Kubeflow實戰系列: 利用TFJob運行分布式TensorFlow
介紹
本系列將介紹如何在阿裏雲容器服務上運行Kubeflow, 本文介紹如何使用TfJob運行分布式模型訓練。
TensorFlow分布式訓練和Kubernetes
TensorFlow作為現在最為流行的深度學習代碼庫,在數據科學家中間非常流行,特別是可以明顯加速訓練效率的分布式訓練更是殺手級的特性。但是如何真正部署和運行大規模的分布式模型訓練,卻成了新的挑戰。 實際分布式TensorFLow的使用者需要關心3件事情。
尋找足夠運行訓練的資源,通常一個分布式訓練需要若幹數量的worker(運算服務器)和ps(參數服務器),而這些運算成員都需要使用計算資源。
安裝和配置支撐程序運算的軟件和應用
根據分布式TensorFlow的設計,需要配置ClusterSpec。這個json格式的ClusterSpec是用來描述整個分布式訓練集群的架構,比如需要使用兩個worker和ps,ClusterSpec應該長成下面的樣子,並且分布式訓練中每個成員都需要利用這個ClusterSpec初始化tf.train.ClusterSpec對象,建立集群內部通信
cluster = tf.train.ClusterSpec({"worker": ["<VM_1>:2222",
"ps": ["<IP_VM_1>:2223",
"<IP_VM_2>:2223"]})
其中第一件事情是Kubernetes資源調度非常擅長的事情,無論CPU和GPU調度,都是直接可以使用;而第二件事情是Docker擅長的,固化和可重復的操作保存到容器鏡像。而自動化的構建ClusterSpec是TFJob解決的問題,讓用戶通過簡單的集中式配置,完成TensorFlow分布式集群拓撲的構建。
應該說煩惱了數據科學家很久的分布式訓練問題,通過Kubernetes+TFJob的方案可以得到比較好的解決。
利用Kubernetes和TFJob部署分布式訓練
修改TensorFlow分布式訓練代碼
之前在阿裏雲上小試TFJob一文中已經介紹了TFJob的定義,這裏就不再贅述了。可以知道TFJob裏有的角色類型為MASTER, WORKER 和 PS。

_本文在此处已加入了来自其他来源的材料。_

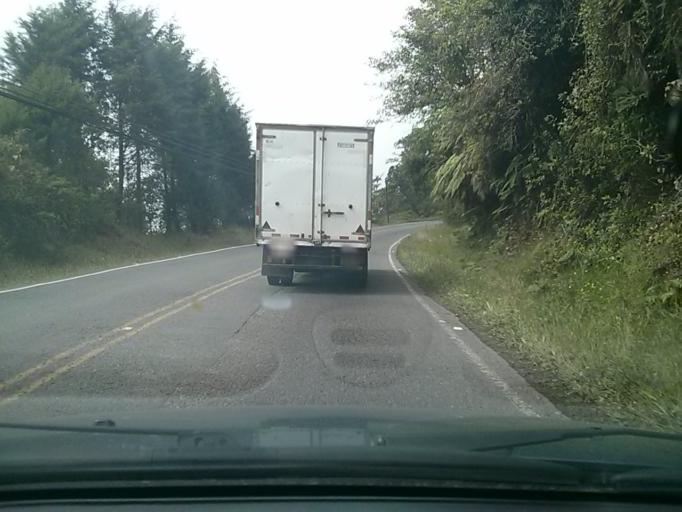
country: CR
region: Cartago
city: Tobosi
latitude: 9.7391
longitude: -83.9510
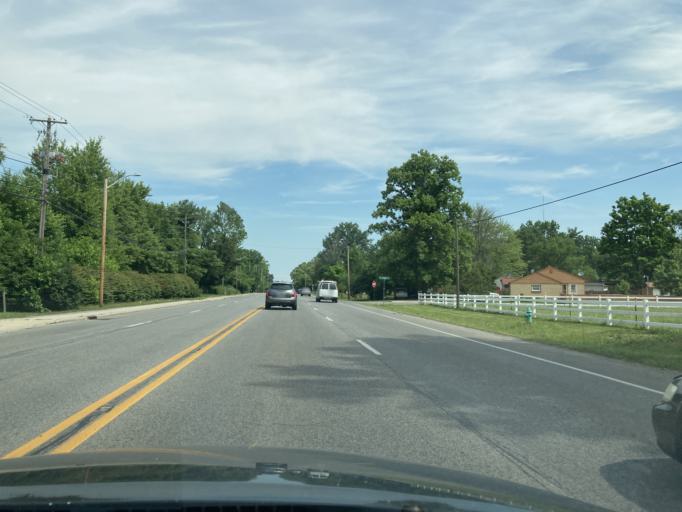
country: US
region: Indiana
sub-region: Marion County
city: Meridian Hills
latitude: 39.8720
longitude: -86.2036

舉個現實的例子,假設從事分布式訓練的TFJob叫做distributed-mnist, 其中節點有1個MASTER, 2個WORKERS和2個PS,ClusterSpec對應的格式如下所示:
{
"master":[
"distributed-mnist-master-0:2222"
],
"ps":[
"distributed-mnist-ps-0:2222",
"distributed-mnist-ps-1:2222"
],
"worker":[
"distributed-mnist-worker-0:2222",
"distributed-mnist-worker-1:2222"
]
}
而tf_operator的工作就是創建對應的5個Pod, 並且將環境變量TF_CONFIG傳入到每個Pod中,TF_CONFIG包含三部分的內容,當前集群ClusterSpec, 該節點的角色類型,以及id。比如該Pod為worker0,它所收到的環境變量TF_CONFIG為:
{
"cluster":{
"master":[
"distributed-mnist-master-0:2222"
],
"ps":[
"distributed-mnist-ps-0:2222"
],
"worker":[
"distributed-mnist-worker-0:2222",
"distributed-mnist-worker-1:2222"
]
},
"task":{
"type":"worker",
"index":0
},
"environment":"cloud"
}
在這裏,tf_operator負責將集群拓撲的發現和配置工作完成,免除了使用者的麻煩。對於使用者來說,他只需要在這裏代碼中使用通過獲取環境變量TF_CONFIG中的上下文。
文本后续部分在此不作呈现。